We believe the breadth and status of our pipeline demonstrates our management team's expertise in understanding and developing immunology focused assets as well as in identifying product candidates that can be in-licensed and further developed internally to treat many types of cancer. We hold worldwide rights to all of our product candidates (other than in greater China).



                                       24

Table of Contents

Our diverse and versatile product candidates have also enabled us to address markets in foreign markets. In October 2020, we announced the formation and launch of Angel Pharmaceuticals Co., Ltd. ("Angel Pharmaceuticals"), a China based biopharmaceutical company with a mission to bring innovative quality medicines to Chinese patients for treatment of serious diseases including cancer, autoimmune diseases and infectious diseases. We formed Angel Pharmaceuticals as a wholly owned subsidiary and it launched with a post-money valuation of approximately $106.0 million, based on an approximate $41.0 million cash investment from a Chinese investor group that includes funds associated with Tigermed and Betta Pharmaceuticals, Hisun Pharmaceuticals and Zhejiang Puissance Capital. Such cash is not available for our use. Contemporaneously with the financing, Angel Pharmaceuticals licensed the rights to develop and commercialize our three clinical-stage candidates - CPI-818, ciforadenant and mupadolimab - in greater China and obtained global rights to our BTK inhibitor preclinical programs. Under the collaboration, we currently have a 49.7% equity interest in Angel Pharmaceuticals, excluding 7% of Angel's equity reserved for issuance under the Employee Stock Ownership Plan ("ESOP"), and are entitled to designate three individuals on Angel's five-person board of directors.

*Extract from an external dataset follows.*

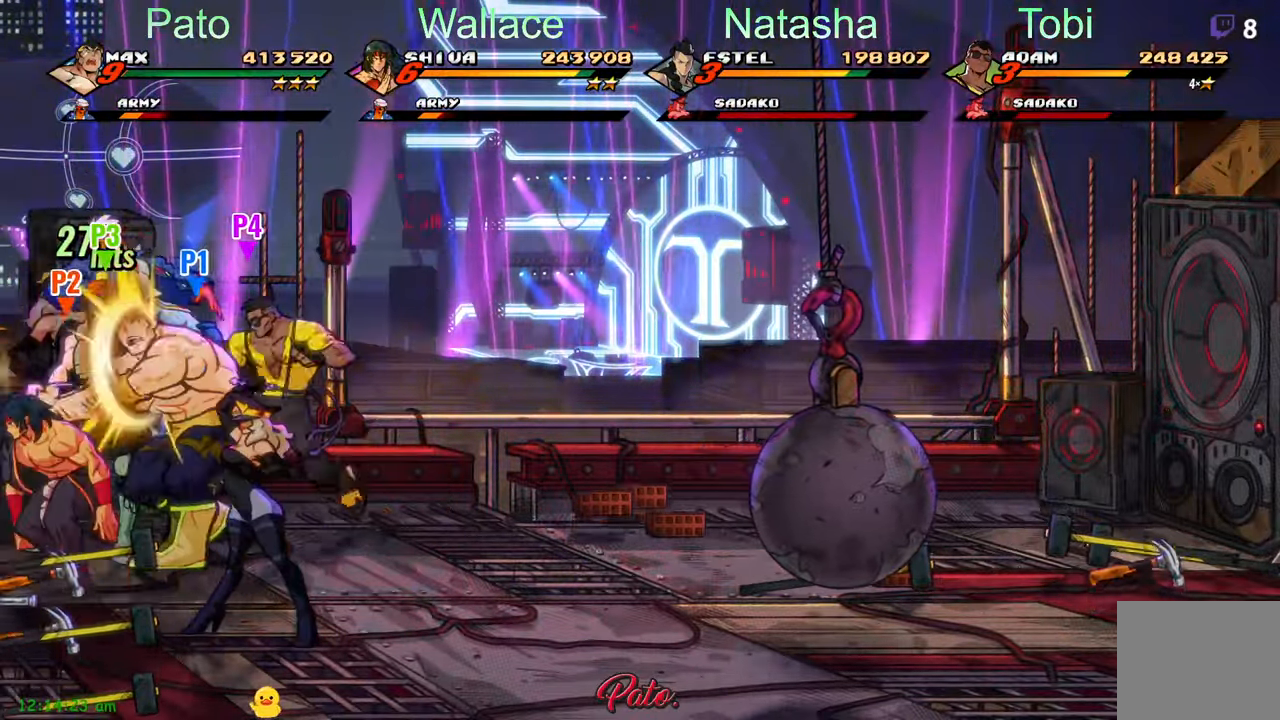
{"buttons": ["DPAD_DOWN", "DPAD_RIGHT"], "left_stick": "center", "events": [[16, "Y", "down"], [33, "DPAD_RIGHT", "down"], [50, "Y", "up"], [150, "Y", "down"], [216, "Y", "up"], [266, "DPAD_DOWN", "down"]]}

To date, the majority of our efforts have been focused on the research, development and advancement of CPI-818, ciforadenant, and mupadolimab, and we have not generated any revenue from product sales and, as a result, we have incurred significant losses. We expect to continue to incur significant research and development and general and administrative expenses related to our operations. We expect to continue to incur significant research and development and general and administrative expenses related to our operations. Our net loss for the three months ended March 31, 2023 and 2022 was $7.9 million and $8.3 million, respectively. As of March 31, 2023, we had an accumulated deficit of $315.6 million. We expect to continue to incur losses for the foreseeable future, and we anticipate these losses will increase as we continue our development of, seek regulatory approval for and begin to commercialize CPI-818, ciforadenant and mupadolimab, and as we develop other product candidates. Even if we achieve profitability in the future, we may not be able to sustain profitability in subsequent periods.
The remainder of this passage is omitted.